### [Goal of the exercise]
Gather every line of the material below that contains the word "watch" and copy each one in full. Treat the match as case-sensitive.

** START Provided entries **

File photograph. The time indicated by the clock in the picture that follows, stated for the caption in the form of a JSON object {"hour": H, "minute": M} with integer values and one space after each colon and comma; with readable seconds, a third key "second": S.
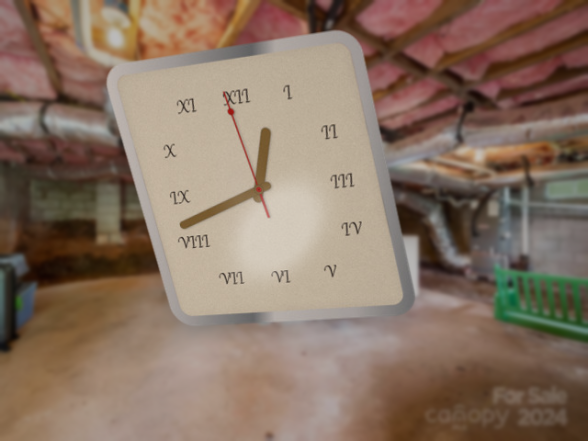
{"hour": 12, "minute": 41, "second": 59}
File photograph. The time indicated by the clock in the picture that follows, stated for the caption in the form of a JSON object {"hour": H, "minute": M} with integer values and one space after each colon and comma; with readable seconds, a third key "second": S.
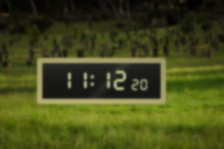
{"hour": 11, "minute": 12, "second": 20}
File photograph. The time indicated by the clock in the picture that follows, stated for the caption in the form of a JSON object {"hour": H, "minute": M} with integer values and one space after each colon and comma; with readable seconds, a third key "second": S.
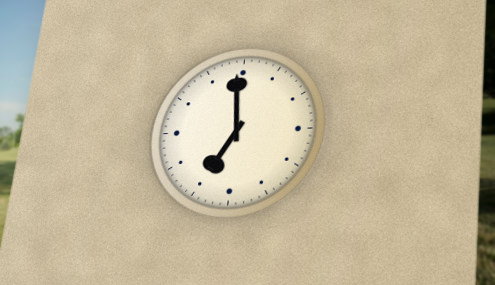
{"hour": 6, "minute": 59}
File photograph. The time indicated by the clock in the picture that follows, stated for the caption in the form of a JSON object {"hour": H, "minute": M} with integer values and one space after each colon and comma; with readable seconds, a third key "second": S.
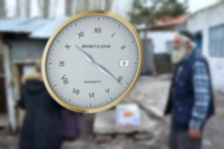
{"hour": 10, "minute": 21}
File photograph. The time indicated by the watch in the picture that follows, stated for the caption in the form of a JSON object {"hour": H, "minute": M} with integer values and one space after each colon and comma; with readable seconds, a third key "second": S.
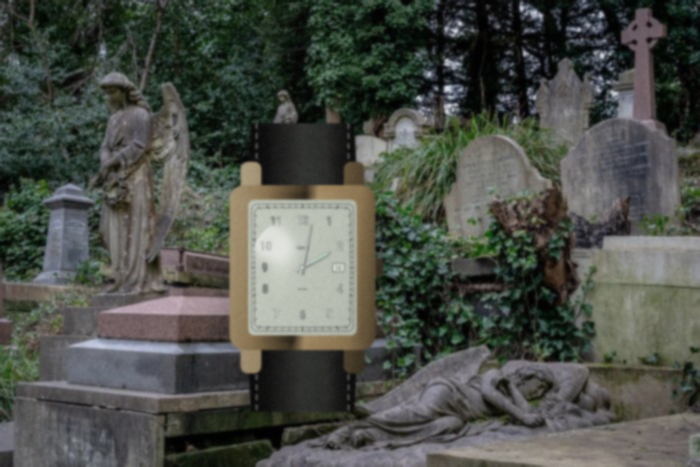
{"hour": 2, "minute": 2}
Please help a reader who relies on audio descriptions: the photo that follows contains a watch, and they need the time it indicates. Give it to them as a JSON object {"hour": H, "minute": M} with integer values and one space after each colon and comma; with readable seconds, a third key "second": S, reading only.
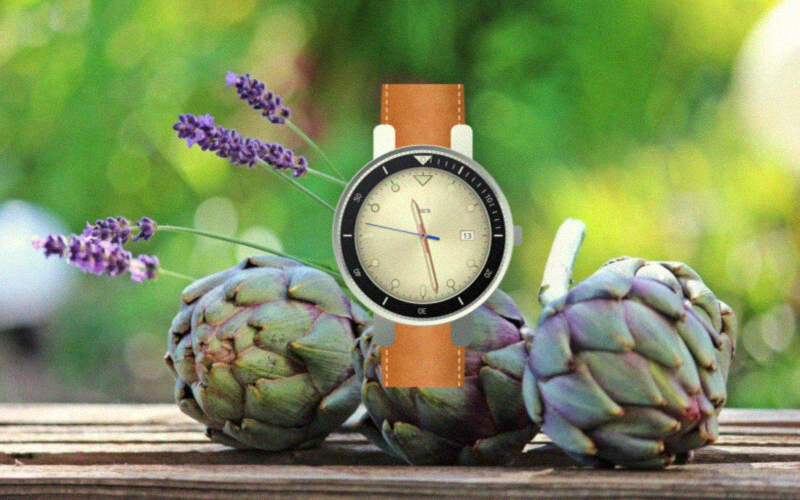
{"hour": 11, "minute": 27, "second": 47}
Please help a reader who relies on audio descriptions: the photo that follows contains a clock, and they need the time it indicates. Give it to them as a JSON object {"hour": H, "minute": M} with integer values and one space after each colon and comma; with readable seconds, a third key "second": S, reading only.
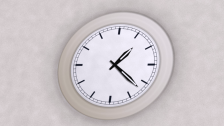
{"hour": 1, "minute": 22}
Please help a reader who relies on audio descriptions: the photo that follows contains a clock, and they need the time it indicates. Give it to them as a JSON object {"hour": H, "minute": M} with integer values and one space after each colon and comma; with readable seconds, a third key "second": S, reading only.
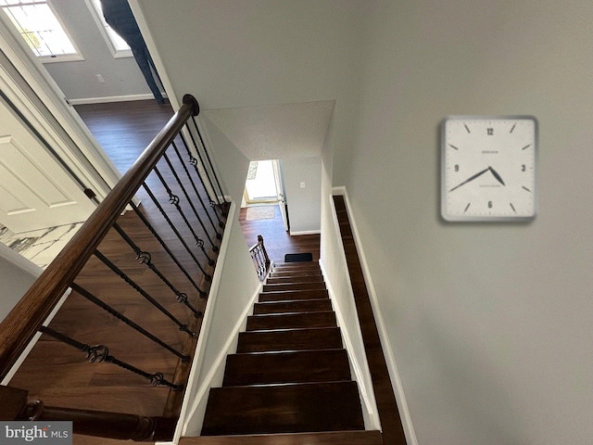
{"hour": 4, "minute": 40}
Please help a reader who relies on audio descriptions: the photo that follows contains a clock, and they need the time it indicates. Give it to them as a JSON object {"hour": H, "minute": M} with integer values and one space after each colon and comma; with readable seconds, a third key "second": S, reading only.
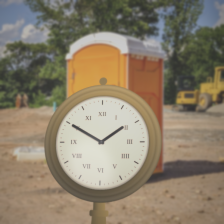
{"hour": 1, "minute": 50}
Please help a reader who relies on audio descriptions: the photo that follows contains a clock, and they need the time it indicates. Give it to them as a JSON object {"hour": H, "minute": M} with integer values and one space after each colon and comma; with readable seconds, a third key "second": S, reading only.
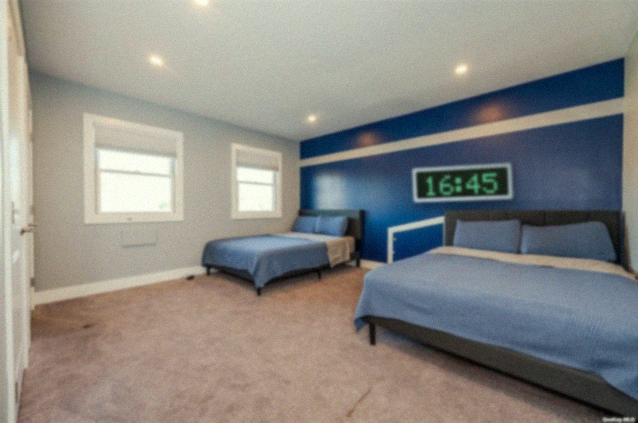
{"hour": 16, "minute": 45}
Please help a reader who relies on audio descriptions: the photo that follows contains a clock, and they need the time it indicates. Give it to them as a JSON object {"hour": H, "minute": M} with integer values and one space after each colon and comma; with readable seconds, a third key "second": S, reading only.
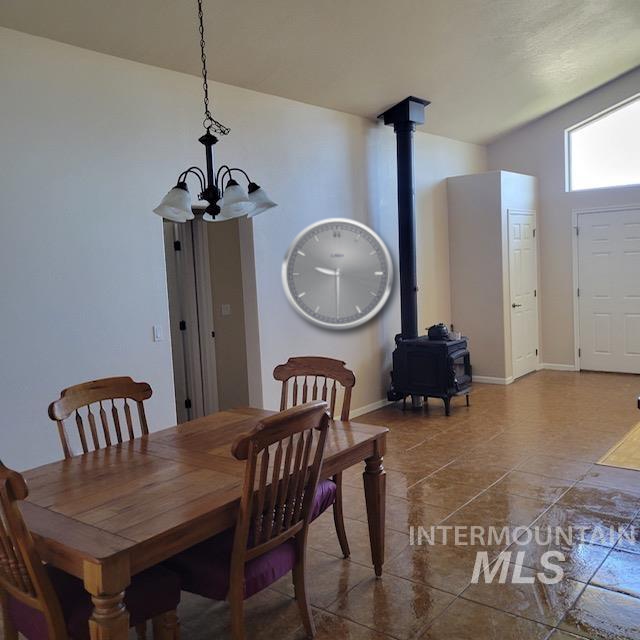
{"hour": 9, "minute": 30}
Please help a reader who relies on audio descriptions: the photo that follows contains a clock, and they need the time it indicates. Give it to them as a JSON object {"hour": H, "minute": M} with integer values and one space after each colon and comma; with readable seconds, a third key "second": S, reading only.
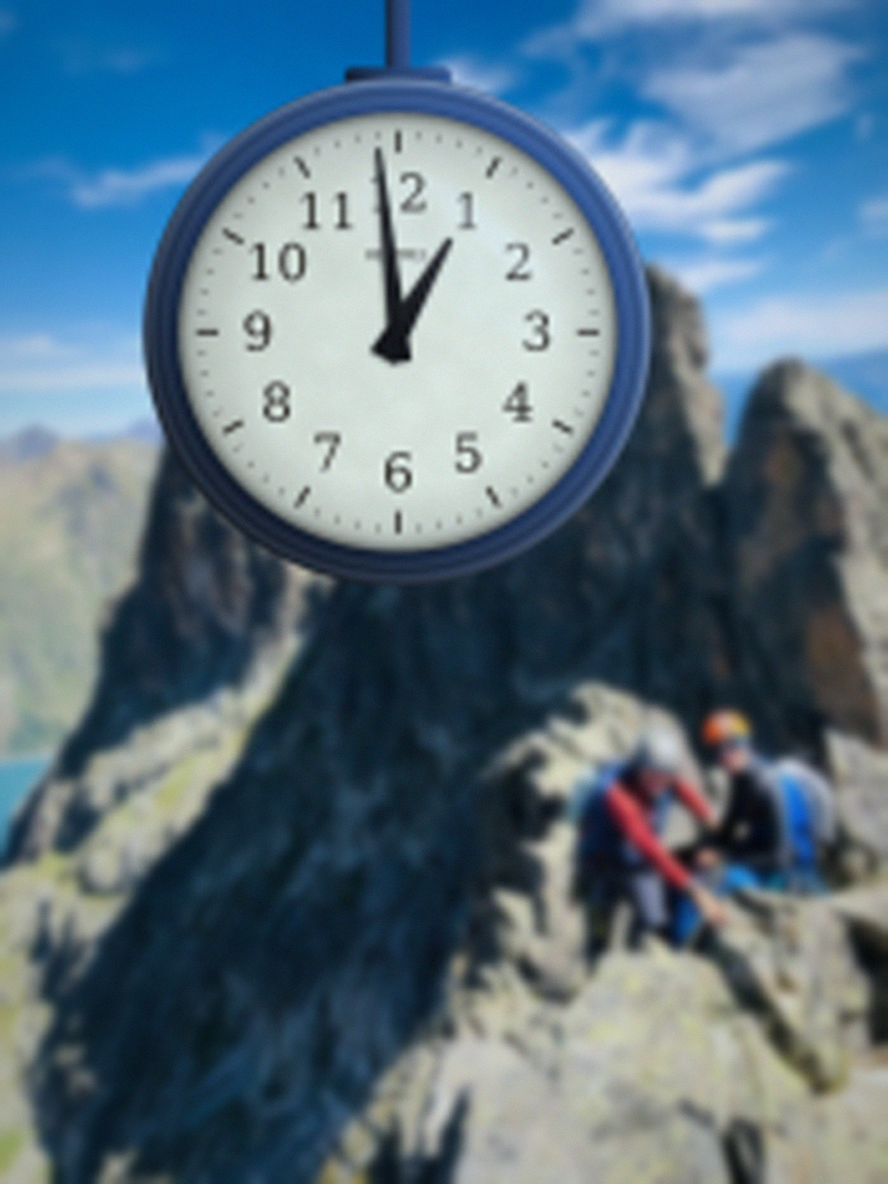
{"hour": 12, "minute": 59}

** END Provided entries **

### [Solution to this task]
File photograph. The time indicated by the watch in the picture that follows, stated for the caption in the form of a JSON object {"hour": H, "minute": M} with integer values and one space after each colon and comma; with readable seconds, a third key "second": S.
Please help a reader who relies on audio descriptions: the photo that follows contains a watch, and they need the time it indicates. Give it to them as a JSON object {"hour": H, "minute": M} with integer values and one space after each colon and comma; with readable seconds, a third key "second": S, reading only.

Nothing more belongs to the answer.